The Yamagata Film Criticism Workshop will take place for the forth time during YIDFF 2019. This project encourages thoughtful writing on and discussion of cinema, while offering aspiring film critics the chance to immerse themselves in the lively atmosphere of a film festival.

Attack Number One

On Senso Daughters, directed by Noriko Sekiguchi. Australia/Papua New Guinea/Japan, 1990. Presented at YIDFF 2019 in AM/NESIA: Forgotten “Archipelagos” of Oceania.

by Elise Shick

How can a nation reconcile with the past if they are living in denial?

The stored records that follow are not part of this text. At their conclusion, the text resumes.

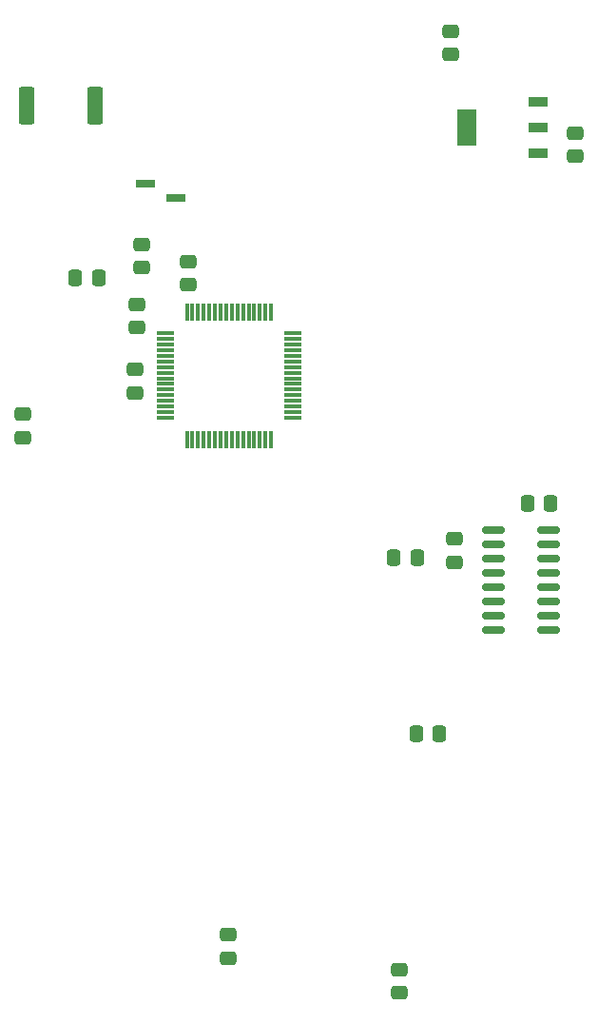
<source format=gtp>
G04 #@! TF.GenerationSoftware,KiCad,Pcbnew,8.0.6*
G04 #@! TF.CreationDate,2025-01-17T22:38:05-05:00*
G04 #@! TF.ProjectId,board_stm32_rev2,626f6172-645f-4737-946d-33325f726576,rev?*
G04 #@! TF.SameCoordinates,Original*
G04 #@! TF.FileFunction,Paste,Top*
G04 #@! TF.FilePolarity,Positive*
%FSLAX46Y46*%
G04 Gerber Fmt 4.6, Leading zero omitted, Abs format (unit mm)*
G04 Created by KiCad (PCBNEW 8.0.6) date 2025-01-17 22:38:05*
%MOMM*%
%LPD*%
G01*
G04 APERTURE LIST*
G04 Aperture macros list*
%AMRoundRect*
0 Rectangle with rounded corners*
0 $1 Rounding radius*
0 $2 $3 $4 $5 $6 $7 $8 $9 X,Y pos of 4 corners*
0 Add a 4 corners polygon primitive as box body*
4,1,4,$2,$3,$4,$5,$6,$7,$8,$9,$2,$3,0*
0 Add four circle primitives for the rounded corners*
1,1,$1+$1,$2,$3*
1,1,$1+$1,$4,$5*
1,1,$1+$1,$6,$7*
1,1,$1+$1,$8,$9*
0 Add four rect primitives between the rounded corners*
20,1,$1+$1,$2,$3,$4,$5,0*
20,1,$1+$1,$4,$5,$6,$7,0*
20,1,$1+$1,$6,$7,$8,$9,0*
20,1,$1+$1,$8,$9,$2,$3,0*%
G04 Aperture macros list end*
%ADD10RoundRect,0.250000X0.475000X-0.337500X0.475000X0.337500X-0.475000X0.337500X-0.475000X-0.337500X0*%
%ADD11RoundRect,0.250000X-0.475000X0.337500X-0.475000X-0.337500X0.475000X-0.337500X0.475000X0.337500X0*%
%ADD12R,1.800000X0.650000*%
%ADD13RoundRect,0.075000X-0.700000X-0.075000X0.700000X-0.075000X0.700000X0.075000X-0.700000X0.075000X0*%
%ADD14RoundRect,0.075000X-0.075000X-0.700000X0.075000X-0.700000X0.075000X0.700000X-0.075000X0.700000X0*%
%ADD15RoundRect,0.250000X0.337500X0.475000X-0.337500X0.475000X-0.337500X-0.475000X0.337500X-0.475000X0*%
%ADD16RoundRect,0.250000X-0.337500X-0.475000X0.337500X-0.475000X0.337500X0.475000X-0.337500X0.475000X0*%
%ADD17RoundRect,0.150000X-0.825000X-0.150000X0.825000X-0.150000X0.825000X0.150000X-0.825000X0.150000X0*%
%ADD18RoundRect,0.249999X-0.450001X-1.425001X0.450001X-1.425001X0.450001X1.425001X-0.450001X1.425001X0*%
%ADD19R,1.750000X0.950000*%
%ADD20R,1.750000X3.200000*%
G04 APERTURE END LIST*
D10*
X160868000Y-70483700D03*
X160868000Y-68408700D03*
X145200000Y-144937500D03*
X145200000Y-142862500D03*
X126350000Y-81937500D03*
X126350000Y-79862500D03*
D11*
X129950000Y-139762500D03*
X129950000Y-141837500D03*
D10*
X122200000Y-80387500D03*
X122200000Y-78312500D03*
D12*
X125250000Y-74235000D03*
X122550000Y-72965000D03*
D13*
X124325000Y-86250000D03*
X124325000Y-86750000D03*
X124325000Y-87250000D03*
X124325000Y-87750000D03*
X124325000Y-88250000D03*
X124325000Y-88750000D03*
X124325000Y-89250000D03*
X124325000Y-89750000D03*
X124325000Y-90250000D03*
X124325000Y-90750000D03*
X124325000Y-91250000D03*
X124325000Y-91750000D03*
X124325000Y-92250000D03*
X124325000Y-92750000D03*
X124325000Y-93250000D03*
X124325000Y-93750000D03*
D14*
X126250000Y-95675000D03*
X126750000Y-95675000D03*
X127250000Y-95675000D03*
X127750000Y-95675000D03*
X128250000Y-95675000D03*
X128750000Y-95675000D03*
X129250000Y-95675000D03*
X129750000Y-95675000D03*
X130250000Y-95675000D03*
X130750000Y-95675000D03*
X131250000Y-95675000D03*
X131750000Y-95675000D03*
X132250000Y-95675000D03*
X132750000Y-95675000D03*
X133250000Y-95675000D03*
X133750000Y-95675000D03*
D13*
X135675000Y-93750000D03*
X135675000Y-93250000D03*
X135675000Y-92750000D03*
X135675000Y-92250000D03*
X135675000Y-91750000D03*
X135675000Y-91250000D03*
X135675000Y-90750000D03*
X135675000Y-90250000D03*
X135675000Y-89750000D03*
X135675000Y-89250000D03*
X135675000Y-88750000D03*
X135675000Y-88250000D03*
X135675000Y-87750000D03*
X135675000Y-87250000D03*
X135675000Y-86750000D03*
X135675000Y-86250000D03*
D14*
X133750000Y-84325000D03*
X133250000Y-84325000D03*
X132750000Y-84325000D03*
X132250000Y-84325000D03*
X131750000Y-84325000D03*
X131250000Y-84325000D03*
X130750000Y-84325000D03*
X130250000Y-84325000D03*
X129750000Y-84325000D03*
X129250000Y-84325000D03*
X128750000Y-84325000D03*
X128250000Y-84325000D03*
X127750000Y-84325000D03*
X127250000Y-84325000D03*
X126750000Y-84325000D03*
X126250000Y-84325000D03*
D11*
X121600000Y-89462500D03*
X121600000Y-91537500D03*
X111600000Y-93462500D03*
X111600000Y-95537500D03*
D10*
X121800000Y-85737500D03*
X121800000Y-83662500D03*
D15*
X118387500Y-81350000D03*
X116312500Y-81350000D03*
X146737500Y-106250000D03*
X144662500Y-106250000D03*
D16*
X146662500Y-121900000D03*
X148737500Y-121900000D03*
D15*
X158629500Y-101399400D03*
X156554500Y-101399400D03*
D10*
X150048000Y-106602500D03*
X150048000Y-104527500D03*
D17*
X153542000Y-103710800D03*
X153542000Y-104980800D03*
X153542000Y-106250800D03*
X153542000Y-107520800D03*
X153542000Y-108790800D03*
X153542000Y-110060800D03*
X153542000Y-111330800D03*
X153542000Y-112600800D03*
X158492000Y-112600800D03*
X158492000Y-111330800D03*
X158492000Y-110060800D03*
X158492000Y-108790800D03*
X158492000Y-107520800D03*
X158492000Y-106250800D03*
X158492000Y-104980800D03*
X158492000Y-103710800D03*
D10*
X149750000Y-61437500D03*
X149750000Y-59362500D03*
D18*
X111950000Y-66000000D03*
X118050000Y-66000000D03*
D19*
X157500000Y-70250000D03*
X157500000Y-67950000D03*
X157500000Y-65650000D03*
D20*
X151200000Y-67950000D03*
M02*

</source>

Through a montage of archival footage and testimonies from both the perpetrators and the sufferers, Noriko Sekiguchi’s Senso Daughters unfolds the unacknowledged controversy (the so-called “Forgotten War”) of Japanese military violence towards the Melanesian population in Papua New Guinea during World War II.

The word “population” is employed here because it represents both men and women who suffer and are used as commodities of warfare. This film can be seen, felt, and understood as more than a documentation of sexual violence towards women. It provides evidence of how the discourse of war was invented by the European colonial powers and then imitated by Japan to silence and annihilate its subjects, among them the self-sacrificing soldiers who served the country.

Even though Sekiguchi does not explicitly show that the soldiers are also the victims of war, the film itself reveals that both the soldiers and the Melanesians are employed as tools to sustain the unequal distribution of political power. A Melanesian man who wears a Japanese soldier’s hat dances while singing a Japanese song that praises the Japanese emperor. The camera gazes at him like an object and captures the ironic chauvinism embodied in his movements. He is another representative of the process by which militaristic colonialism reduces human beings to devices that can be fully exploited. Similarly, the comfort women whose names are not recorded become objects that function only to satisfy the need for pleasure in the military settlement. On the other hand, Japanese soldiers are required to conduct their sexual activities under a set of regulations that include the obligation to wear a condom labelled “Attack Number One.”

Survivors’ testimonies reveal the military officials’ denials of the existence of comfort women in Papua New Guinea, which are contradicted by the Melanesians’ memories of living with the comfort women and washing their clothes. By placing the two terms of the contradiction side by side, Sekiguchi draws a clear line between the positions of the oppressor and the oppressed. She also establishes a power relation between herself as filmmaker and the viewers: the former informs, the latter receives. Her discourse is pigeonholing in establishing a dichotomy of exploitative men and exploited women. The root of the comfort women issue is not gender power relations, but colonialism.